Kenya scoreD 58 out of 100 points behind South Africa, Mauritius, Nigeria, Namibia, Ghana and Botswana
- The index that measures the capacity of countries to attract both local and foreign investments
Kenya slipped four places rank position seven in the latest Absa Africa Financial Markets Index 2020 report, largely on poor forex reserve and poor microeconomic opportunities.
The index that measures the capacity of countries to attract both local and foreign investments shows that Kenya has lost seven points to score 58 out of 100 points.
Ahead of Kenya are South Africa and Mauritius with 89 and 79 points respectively followed by Nigeria, Botswana, Namibia and Ghana.
The report rates countries based on market depth, access to foreign exchange and market transparency, tax and regulatory environment, the capacity of local investors, macroeconomic opportunity and legality and enforceability of standard financial markets master agreements.
The report shows Kenya dropped from 65 points in 2019 to 58 points this year in the foreign exchange pillar, exhibiting possible volatility to the local currency and the general economy.
According to Absa, the ratio of net portfolio investment to foreign exchange reserves went up to 14.4 per cent from 9.5 per cent.
The stronger reserve position relative to portfolio investment flows will help Kenya’s performance in the pillar. The country’s foreign reserves at end of 2019 stood at $9.1 billion.
According to the latest CBK’s weekly bulletin, usable foreign exchange reserves stood at $8.2 billion (4.99 months of import cover) as of October 22 compared to $8.3 billion last week or (5.04 months of import cover).
Dwindling forex cover amid shrinking diaspora remittances, the biggest foreign exchange earner for the country is likely to further expose the shilling to further volatility, putting the country's economy in limbo.
On Monday, the shilling dropped to a new low of 109.16 against the dollar.
The Foreign exchange pillar evaluates a country’s openness to foreign investment based on the ease of moving capital, the flexibility of foreign exchange regimes and the availability of reliable foreign exchange data.
The report also questioned the true value of the shilling, pointing to previous comments by the International Monetary Fund (IMF) that the Kenyan shilling is largely managed hence overvalued by over 17 per cent.
CBK has since refuted the claims, saying the currency’s value is market-determined.
Kenya also performed poorly in the macroeconomic opportunity pillar where it ranked a distance position 11 in the continent.
According to the report, Kenya’s GDP per capita is $1,998 lower than the index average of $3,480.

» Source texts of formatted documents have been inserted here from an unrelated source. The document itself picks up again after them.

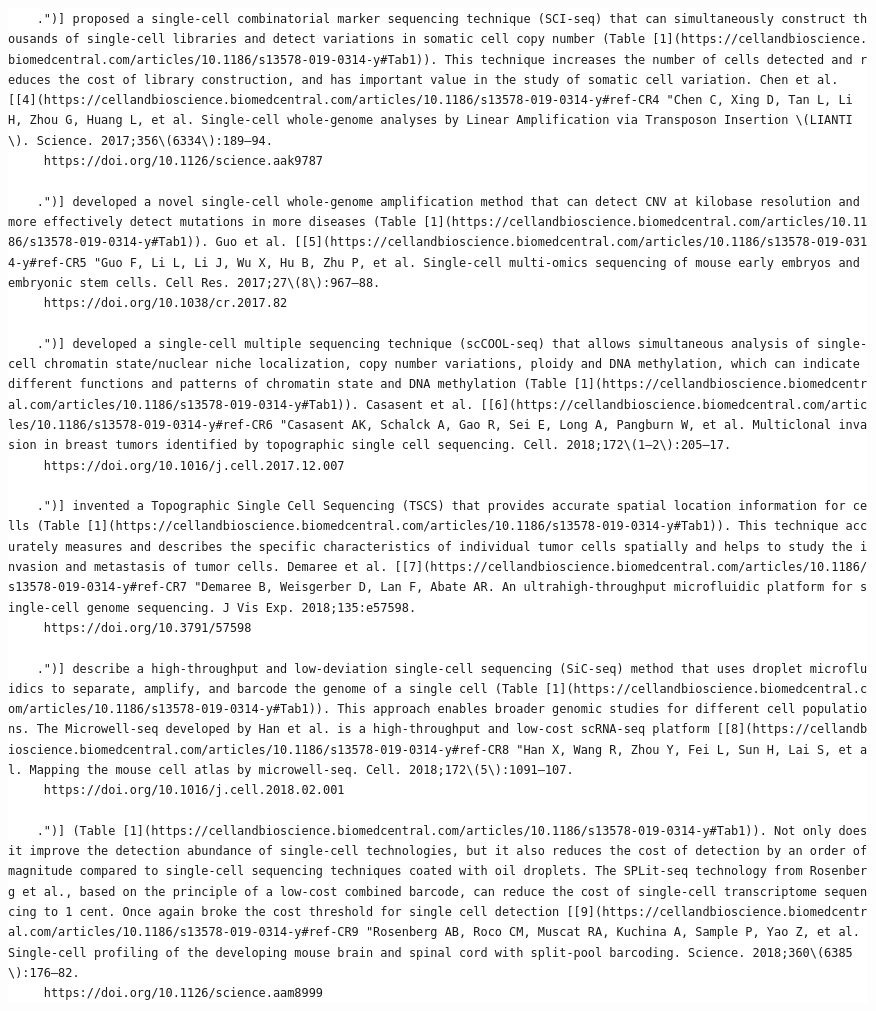         .")] proposed a single-cell combinatorial marker sequencing technique (SCI-seq) that can simultaneously construct thousands of single-cell libraries and detect variations in somatic cell copy number (Table [1](https://cellandbioscience.biomedcentral.com/articles/10.1186/s13578-019-0314-y#Tab1)). This technique increases the number of cells detected and reduces the cost of library construction, and has important value in the study of somatic cell variation. Chen et al. [[4](https://cellandbioscience.biomedcentral.com/articles/10.1186/s13578-019-0314-y#ref-CR4 "Chen C, Xing D, Tan L, Li H, Zhou G, Huang L, et al. Single-cell whole-genome analyses by Linear Amplification via Transposon Insertion \(LIANTI\). Science. 2017;356\(6334\):189–94. 
         https://doi.org/10.1126/science.aak9787
         
        .")] developed a novel single-cell whole-genome amplification method that can detect CNV at kilobase resolution and more effectively detect mutations in more diseases (Table [1](https://cellandbioscience.biomedcentral.com/articles/10.1186/s13578-019-0314-y#Tab1)). Guo et al. [[5](https://cellandbioscience.biomedcentral.com/articles/10.1186/s13578-019-0314-y#ref-CR5 "Guo F, Li L, Li J, Wu X, Hu B, Zhu P, et al. Single-cell multi-omics sequencing of mouse early embryos and embryonic stem cells. Cell Res. 2017;27\(8\):967–88. 
         https://doi.org/10.1038/cr.2017.82
         
        .")] developed a single-cell multiple sequencing technique (scCOOL-seq) that allows simultaneous analysis of single-cell chromatin state/nuclear niche localization, copy number variations, ploidy and DNA methylation, which can indicate different functions and patterns of chromatin state and DNA methylation (Table [1](https://cellandbioscience.biomedcentral.com/articles/10.1186/s13578-019-0314-y#Tab1)). Casasent et al. [[6](https://cellandbioscience.biomedcentral.com/articles/10.1186/s13578-019-0314-y#ref-CR6 "Casasent AK, Schalck A, Gao R, Sei E, Long A, Pangburn W, et al. Multiclonal invasion in breast tumors identified by topographic single cell sequencing. Cell. 2018;172\(1–2\):205–17. 
         https://doi.org/10.1016/j.cell.2017.12.007
         
        .")] invented a Topographic Single Cell Sequencing (TSCS) that provides accurate spatial location information for cells (Table [1](https://cellandbioscience.biomedcentral.com/articles/10.1186/s13578-019-0314-y#Tab1)). This technique accurately measures and describes the specific characteristics of individual tumor cells spatially and helps to study the invasion and metastasis of tumor cells. Demaree et al. [[7](https://cellandbioscience.biomedcentral.com/articles/10.1186/s13578-019-0314-y#ref-CR7 "Demaree B, Weisgerber D, Lan F, Abate AR. An ultrahigh-throughput microfluidic platform for single-cell genome sequencing. J Vis Exp. 2018;135:e57598. 
         https://doi.org/10.3791/57598
         
        .")] describe a high-throughput and low-deviation single-cell sequencing (SiC-seq) method that uses droplet microfluidics to separate, amplify, and barcode the genome of a single cell (Table [1](https://cellandbioscience.biomedcentral.com/articles/10.1186/s13578-019-0314-y#Tab1)). This approach enables broader genomic studies for different cell populations. The Microwell-seq developed by Han et al. is a high-throughput and low-cost scRNA-seq platform [[8](https://cellandbioscience.biomedcentral.com/articles/10.1186/s13578-019-0314-y#ref-CR8 "Han X, Wang R, Zhou Y, Fei L, Sun H, Lai S, et al. Mapping the mouse cell atlas by microwell-seq. Cell. 2018;172\(5\):1091–107. 
         https://doi.org/10.1016/j.cell.2018.02.001
         
        .")] (Table [1](https://cellandbioscience.biomedcentral.com/articles/10.1186/s13578-019-0314-y#Tab1)). Not only does it improve the detection abundance of single-cell technologies, but it also reduces the cost of detection by an order of magnitude compared to single-cell sequencing techniques coated with oil droplets. The SPLit-seq technology from Rosenberg et al., based on the principle of a low-cost combined barcode, can reduce the cost of single-cell transcriptome sequencing to 1 cent. Once again broke the cost threshold for single cell detection [[9](https://cellandbioscience.biomedcentral.com/articles/10.1186/s13578-019-0314-y#ref-CR9 "Rosenberg AB, Roco CM, Muscat RA, Kuchina A, Sample P, Yao Z, et al. Single-cell profiling of the developing mouse brain and spinal cord with split-pool barcoding. Science. 2018;360\(6385\):176–82. 
         https://doi.org/10.1126/science.aam8999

It adds that Kenya’s economic growth forecast, averaging 1.8 per cent this year is subdued compared to its five–year historical average of 5.7 per cent.
The high growth in recent years was disrupted by the Covid-19 pandemic.
The country also lagged behind peers in the pillar measuring local investors' capacity based on the amount of pension fund assets available relative to the population and market capitalisation.
According to the report, Kenya is still behind on pension assets per capita which is at $257, ranking position eight in the continent behind Namibia, Mauritius, South Africa, Seychelles, Morocco and Eswatini.
However, the East African economy led the continent in market transparency, tax and regulatory environment.
According to the report, the country scored highly in transparency, specifically for requiring adherence to International Financial Reporting Standards for domestic and foreign companies.
It said the country has the highest score for the protection of minority investors, as measured by the World Bank's annual Doing Business report.
The report is geared to triggering cross-country comparisons, opening policy discussions between regulators, capital markets, investors and corporates on how to build markets that can promote investment.